[What you are asked to do]: Return precisely the opening lines of the listing below, ending with the line that contains "iv. Commitment from Suppliers".

[Data for this task]:
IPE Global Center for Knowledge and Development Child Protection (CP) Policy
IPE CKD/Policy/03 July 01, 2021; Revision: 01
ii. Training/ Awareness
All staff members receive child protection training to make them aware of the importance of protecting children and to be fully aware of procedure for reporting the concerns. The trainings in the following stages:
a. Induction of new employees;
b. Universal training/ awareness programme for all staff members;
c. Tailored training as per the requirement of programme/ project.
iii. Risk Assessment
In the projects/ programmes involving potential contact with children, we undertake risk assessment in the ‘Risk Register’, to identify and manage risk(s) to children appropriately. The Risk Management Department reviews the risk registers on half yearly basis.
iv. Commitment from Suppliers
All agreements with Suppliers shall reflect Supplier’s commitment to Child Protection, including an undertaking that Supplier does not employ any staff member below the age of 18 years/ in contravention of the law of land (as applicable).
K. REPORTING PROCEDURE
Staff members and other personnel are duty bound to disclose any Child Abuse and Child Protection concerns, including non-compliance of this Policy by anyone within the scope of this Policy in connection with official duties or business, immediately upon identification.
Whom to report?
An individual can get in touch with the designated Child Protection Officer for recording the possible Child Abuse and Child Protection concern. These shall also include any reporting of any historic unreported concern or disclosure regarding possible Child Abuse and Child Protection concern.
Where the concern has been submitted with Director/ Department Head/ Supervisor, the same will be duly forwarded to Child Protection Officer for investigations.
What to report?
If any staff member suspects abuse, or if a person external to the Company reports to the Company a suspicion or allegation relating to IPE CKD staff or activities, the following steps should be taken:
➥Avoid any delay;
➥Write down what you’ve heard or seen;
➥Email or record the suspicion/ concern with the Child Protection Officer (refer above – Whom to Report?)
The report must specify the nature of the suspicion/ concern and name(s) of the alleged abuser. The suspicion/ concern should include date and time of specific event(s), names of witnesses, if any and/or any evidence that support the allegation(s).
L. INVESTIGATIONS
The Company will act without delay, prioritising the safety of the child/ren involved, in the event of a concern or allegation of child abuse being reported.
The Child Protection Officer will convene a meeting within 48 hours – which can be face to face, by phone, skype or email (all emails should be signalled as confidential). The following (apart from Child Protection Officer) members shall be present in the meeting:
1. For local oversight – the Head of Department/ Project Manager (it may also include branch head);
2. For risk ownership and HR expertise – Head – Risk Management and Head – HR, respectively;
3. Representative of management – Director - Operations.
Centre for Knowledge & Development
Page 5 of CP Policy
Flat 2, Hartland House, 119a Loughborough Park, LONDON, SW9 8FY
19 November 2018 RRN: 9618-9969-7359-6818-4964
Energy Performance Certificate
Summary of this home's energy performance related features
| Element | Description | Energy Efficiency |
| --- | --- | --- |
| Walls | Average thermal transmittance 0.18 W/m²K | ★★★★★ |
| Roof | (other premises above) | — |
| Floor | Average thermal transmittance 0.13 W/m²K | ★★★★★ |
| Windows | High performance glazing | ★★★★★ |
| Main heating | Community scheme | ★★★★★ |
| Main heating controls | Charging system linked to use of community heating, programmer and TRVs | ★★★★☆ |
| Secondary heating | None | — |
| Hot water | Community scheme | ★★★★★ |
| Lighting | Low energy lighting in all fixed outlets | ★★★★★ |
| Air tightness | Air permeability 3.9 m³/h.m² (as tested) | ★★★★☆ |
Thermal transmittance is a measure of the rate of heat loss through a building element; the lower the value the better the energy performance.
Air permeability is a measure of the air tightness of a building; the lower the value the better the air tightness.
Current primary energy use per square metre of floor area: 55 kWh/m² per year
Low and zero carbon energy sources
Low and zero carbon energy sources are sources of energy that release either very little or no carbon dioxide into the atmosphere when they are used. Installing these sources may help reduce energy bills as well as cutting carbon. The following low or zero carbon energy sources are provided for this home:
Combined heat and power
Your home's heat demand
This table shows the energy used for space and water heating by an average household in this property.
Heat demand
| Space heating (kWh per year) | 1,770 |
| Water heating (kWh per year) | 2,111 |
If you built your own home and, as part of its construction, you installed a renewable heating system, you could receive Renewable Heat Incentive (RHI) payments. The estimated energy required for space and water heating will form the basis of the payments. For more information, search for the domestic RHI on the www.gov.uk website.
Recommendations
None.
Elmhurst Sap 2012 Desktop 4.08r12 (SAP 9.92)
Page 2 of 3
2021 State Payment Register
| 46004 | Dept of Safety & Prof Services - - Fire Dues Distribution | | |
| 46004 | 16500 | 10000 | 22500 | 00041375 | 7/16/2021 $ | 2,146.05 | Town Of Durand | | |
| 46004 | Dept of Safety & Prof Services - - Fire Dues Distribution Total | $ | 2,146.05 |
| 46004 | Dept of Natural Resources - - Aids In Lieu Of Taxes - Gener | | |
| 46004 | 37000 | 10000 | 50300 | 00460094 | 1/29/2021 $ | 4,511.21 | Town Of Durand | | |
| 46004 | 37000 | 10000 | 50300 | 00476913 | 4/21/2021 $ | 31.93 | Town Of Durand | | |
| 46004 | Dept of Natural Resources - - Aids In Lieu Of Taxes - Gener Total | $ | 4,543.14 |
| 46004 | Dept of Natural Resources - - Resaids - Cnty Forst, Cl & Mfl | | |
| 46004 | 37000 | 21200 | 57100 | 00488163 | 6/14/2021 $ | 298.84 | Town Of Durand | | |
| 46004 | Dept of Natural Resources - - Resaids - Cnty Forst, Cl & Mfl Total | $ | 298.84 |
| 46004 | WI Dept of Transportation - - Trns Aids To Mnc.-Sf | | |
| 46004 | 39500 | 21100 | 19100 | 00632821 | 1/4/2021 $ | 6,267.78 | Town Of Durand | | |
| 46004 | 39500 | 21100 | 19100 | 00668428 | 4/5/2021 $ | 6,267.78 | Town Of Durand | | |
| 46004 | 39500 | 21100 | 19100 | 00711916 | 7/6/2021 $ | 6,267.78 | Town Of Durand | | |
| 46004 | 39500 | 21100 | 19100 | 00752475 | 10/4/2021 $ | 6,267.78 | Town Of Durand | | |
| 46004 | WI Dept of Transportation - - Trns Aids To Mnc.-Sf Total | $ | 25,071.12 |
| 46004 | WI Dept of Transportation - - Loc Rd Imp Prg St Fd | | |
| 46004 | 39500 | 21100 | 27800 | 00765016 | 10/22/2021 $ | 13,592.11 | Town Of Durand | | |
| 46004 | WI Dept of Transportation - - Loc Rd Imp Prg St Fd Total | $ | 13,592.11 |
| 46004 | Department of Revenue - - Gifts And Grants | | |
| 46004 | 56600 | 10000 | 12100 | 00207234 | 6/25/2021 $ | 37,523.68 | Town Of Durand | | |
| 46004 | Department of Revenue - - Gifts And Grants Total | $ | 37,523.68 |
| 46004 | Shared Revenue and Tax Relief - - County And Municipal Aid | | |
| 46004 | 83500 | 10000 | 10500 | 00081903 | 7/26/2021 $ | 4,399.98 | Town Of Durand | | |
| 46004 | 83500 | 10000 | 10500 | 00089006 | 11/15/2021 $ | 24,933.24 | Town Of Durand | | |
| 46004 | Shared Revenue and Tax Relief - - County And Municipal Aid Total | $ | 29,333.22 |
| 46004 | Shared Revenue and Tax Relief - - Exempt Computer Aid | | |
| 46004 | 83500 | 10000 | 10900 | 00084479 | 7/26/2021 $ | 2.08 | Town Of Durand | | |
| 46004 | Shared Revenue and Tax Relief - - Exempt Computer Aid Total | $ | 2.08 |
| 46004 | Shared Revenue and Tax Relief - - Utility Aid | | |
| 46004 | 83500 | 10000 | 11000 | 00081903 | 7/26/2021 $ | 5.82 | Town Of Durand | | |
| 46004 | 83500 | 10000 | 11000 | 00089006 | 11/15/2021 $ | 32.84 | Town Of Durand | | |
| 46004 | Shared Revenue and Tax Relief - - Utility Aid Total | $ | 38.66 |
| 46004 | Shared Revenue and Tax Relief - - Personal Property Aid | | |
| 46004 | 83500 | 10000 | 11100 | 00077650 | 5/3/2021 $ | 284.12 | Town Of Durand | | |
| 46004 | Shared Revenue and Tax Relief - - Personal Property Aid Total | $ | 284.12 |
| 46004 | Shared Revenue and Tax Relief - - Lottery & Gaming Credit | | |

[Task output]:
IPE Global Center for Knowledge and Development Child Protection (CP) Policy
IPE CKD/Policy/03 July 01, 2021; Revision: 01
ii. Training/ Awareness
All staff members receive child protection training to make them aware of the importance of protecting children and to be fully aware of procedure for reporting the concerns. The trainings in the following stages:
a. Induction of new employees;
b. Universal training/ awareness programme for all staff members;
c. Tailored training as per the requirement of programme/ project.
iii. Risk Assessment
In the projects/ programmes involving potential contact with children, we undertake risk assessment in the ‘Risk Register’, to identify and manage risk(s) to children appropriately. The Risk Management Department reviews the risk registers on half yearly basis.
iv. Commitment from Suppliers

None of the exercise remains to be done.